Sending (from field)

  • Do I recognize the sender’s name?
  • Does the email use the correct address (such as internal emails using @ontario.ca or the company’s emails using the official company’s email address)?
  • Have I received work-related messages from this person in the past?

Subject

  • Does the subject match the content or is it irrelevant, unexpected, or unusual?

Date & Time

  • Was the email sent at an odd time (e.g., 4 A.M. or during non-business hours)?

Body Text

  • Is the message threatening you?
  • Is the message offering prizes or something too good to be true?
  • Does the request seem odd, illogical or just plain suspicious?
  • Is someone asking for passwords, account information, or credit card details?
  • Is the salutation generic (e.g. Dear Customer, Client, etc.)?
  • Does the message have spelling errors or bad grammar?

Attachments & Links

  • Does this sender ordinarily send me messages with links or attachments?

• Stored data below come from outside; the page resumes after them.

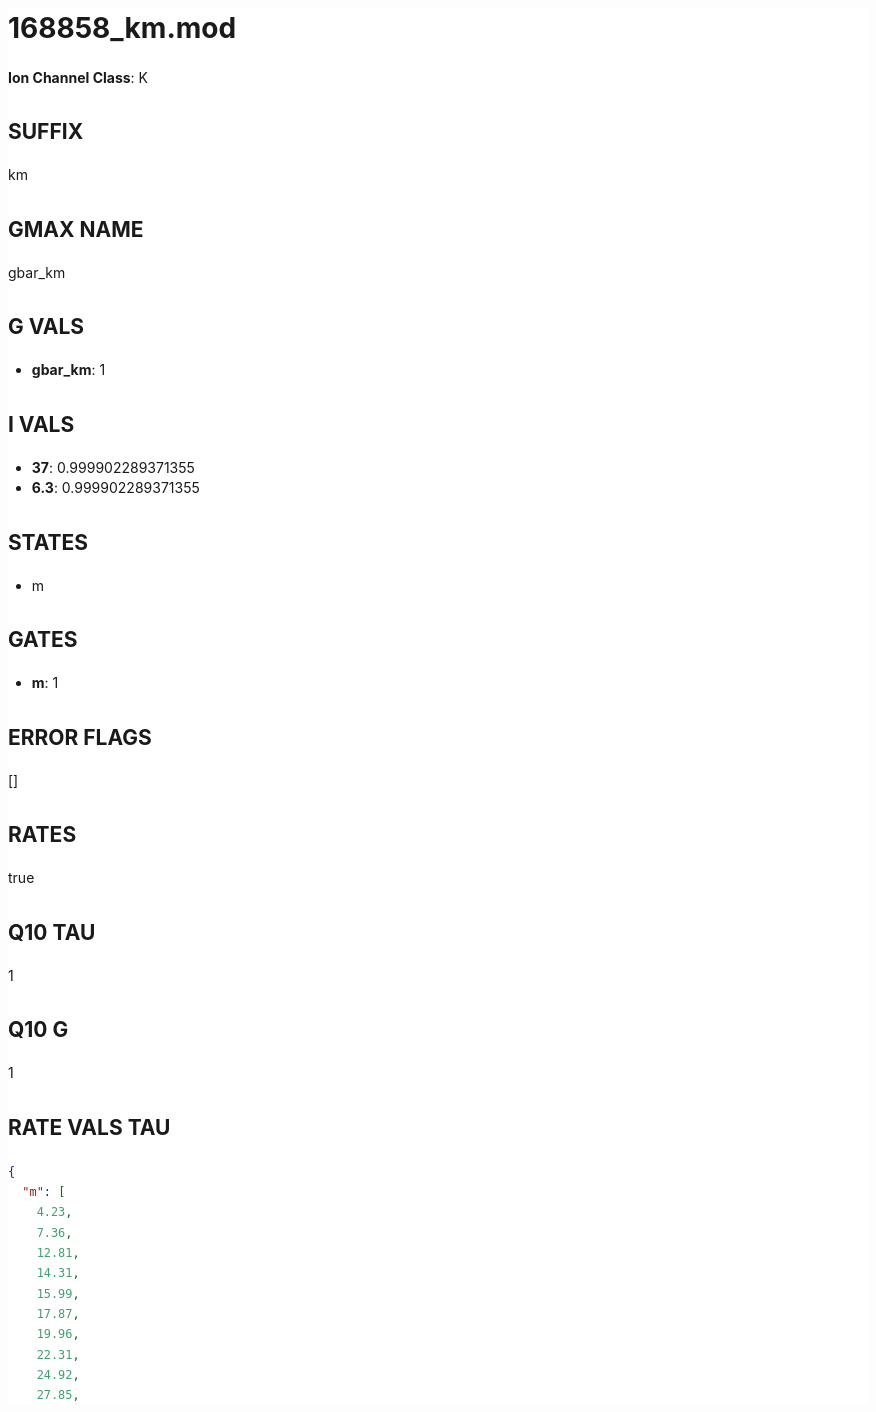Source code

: # 168858_km.mod

**Ion Channel Class**: K

## SUFFIX

km

## GMAX NAME

gbar_km

## G VALS

- **gbar_km**: 1

## I VALS

- **37**: 0.999902289371355
- **6.3**: 0.999902289371355

## STATES

- m

## GATES

- **m**: 1

## ERROR FLAGS

[]

## RATES

true

## Q10 TAU

1

## Q10 G

1

## RATE VALS TAU

```json
{
  "m": [
    4.23,
    7.36,
    12.81,
    14.31,
    15.99,
    17.87,
    19.96,
    22.31,
    24.92,
    27.85,
```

If you ever are directed to a website with a ‘sign in page’, try to verify if it is a real website address. Sometimes criminals create real looking web pages that look to steal your login or financial information.

Outlook Security — “Report Message” Feature

The “Report Message” button is available on three different platforms: desktop, web and mobile. On these platforms, the “Report Message” button appears as an email icon with an exclamation mark. Select this button to report potential phishing attempts. 

Here’s what to do if you receive an email you suspect is a phishing attempt:

Look for the email icon on the Outlook toolbar on your desktop

The Report Message in the Outlook menu

Look for the email icon on Outlook web

The web view of reporting phishing in Outlook

Look for the email icon on Outlook on your mobile device

Mobile view of reporting phishing in Outlook

The Report button provides various options (Junk, Phishing, Not Junk) 

  • If you select Junk, you can move emails in your inbox to the Junk folder
  • If you select Phishing, you can send a copy of this message to Cyber Security Operations Centre to investigate and to help us better identify threats 
  • If you select Not Junk, you can move a legitimate email mistakenly categorized in your Junk Folder into your inbox 

Important Note: If you’ve clicked on a link or opened an attachment within a potential phishing email, or given away your login credentials, please contact the GBC Help Desk at 416-415-5000 ext. 4357 immediately!